### WHAT IS EXPECTED
Only the lines that hold "elbow" should be in the answer, each copied from the data below.

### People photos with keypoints

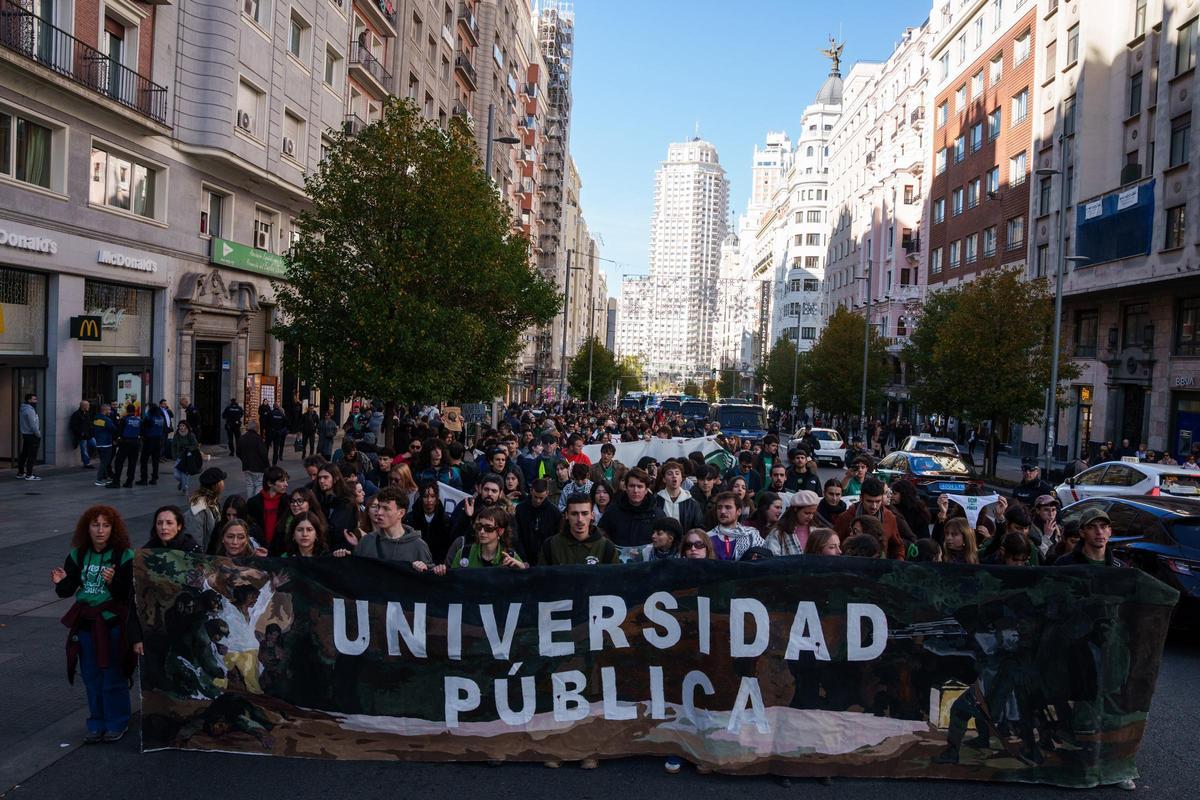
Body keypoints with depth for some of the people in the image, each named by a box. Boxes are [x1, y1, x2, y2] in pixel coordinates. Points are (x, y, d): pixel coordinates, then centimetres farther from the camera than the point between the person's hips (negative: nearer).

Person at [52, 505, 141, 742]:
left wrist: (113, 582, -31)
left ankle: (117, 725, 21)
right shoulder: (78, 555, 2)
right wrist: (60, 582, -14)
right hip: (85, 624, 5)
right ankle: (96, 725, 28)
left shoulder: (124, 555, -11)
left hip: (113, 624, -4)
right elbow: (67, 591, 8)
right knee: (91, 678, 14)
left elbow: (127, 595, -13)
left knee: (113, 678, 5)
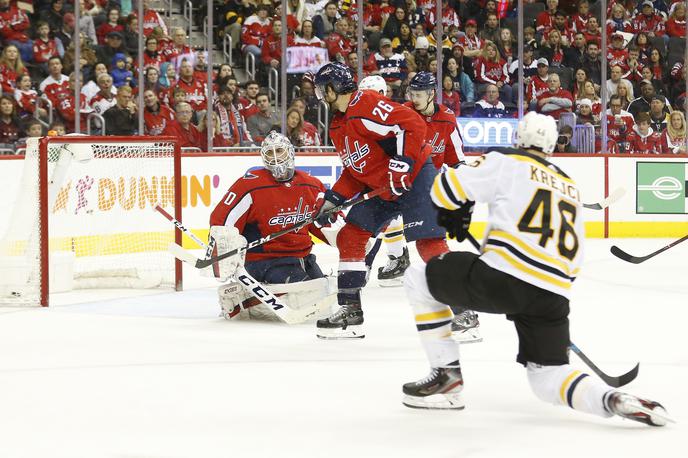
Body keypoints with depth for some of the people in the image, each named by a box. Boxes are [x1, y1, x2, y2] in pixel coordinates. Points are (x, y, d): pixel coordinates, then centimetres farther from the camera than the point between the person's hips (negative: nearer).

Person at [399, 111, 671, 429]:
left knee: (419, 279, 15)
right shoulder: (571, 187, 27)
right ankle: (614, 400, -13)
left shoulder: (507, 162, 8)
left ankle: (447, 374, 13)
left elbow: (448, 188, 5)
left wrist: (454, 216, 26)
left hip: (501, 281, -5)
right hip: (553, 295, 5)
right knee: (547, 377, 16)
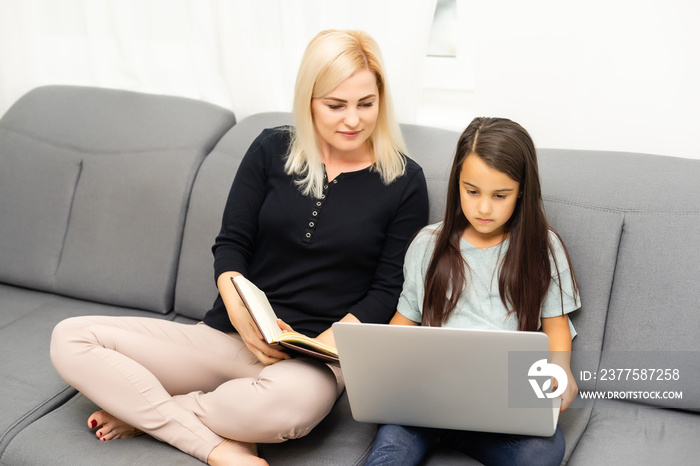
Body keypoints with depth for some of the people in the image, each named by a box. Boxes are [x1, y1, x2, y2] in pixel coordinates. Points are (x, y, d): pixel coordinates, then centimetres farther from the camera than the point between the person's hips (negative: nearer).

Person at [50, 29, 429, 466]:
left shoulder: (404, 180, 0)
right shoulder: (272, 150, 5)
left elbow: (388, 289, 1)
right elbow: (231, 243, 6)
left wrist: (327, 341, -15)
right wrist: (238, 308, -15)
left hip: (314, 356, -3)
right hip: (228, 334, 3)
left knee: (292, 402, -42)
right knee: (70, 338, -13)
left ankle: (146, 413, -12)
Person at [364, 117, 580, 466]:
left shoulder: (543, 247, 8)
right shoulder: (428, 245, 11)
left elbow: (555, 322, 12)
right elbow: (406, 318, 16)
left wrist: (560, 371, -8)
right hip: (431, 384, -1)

### WRITTEN RESPONSE
right elbow: (67, 591, 8)
left elbow: (127, 595, -13)
left elbow: (448, 188, 5)
left elbow: (388, 289, 1)
right elbow: (231, 243, 6)
left elbow: (555, 322, 12)
right elbow: (406, 318, 16)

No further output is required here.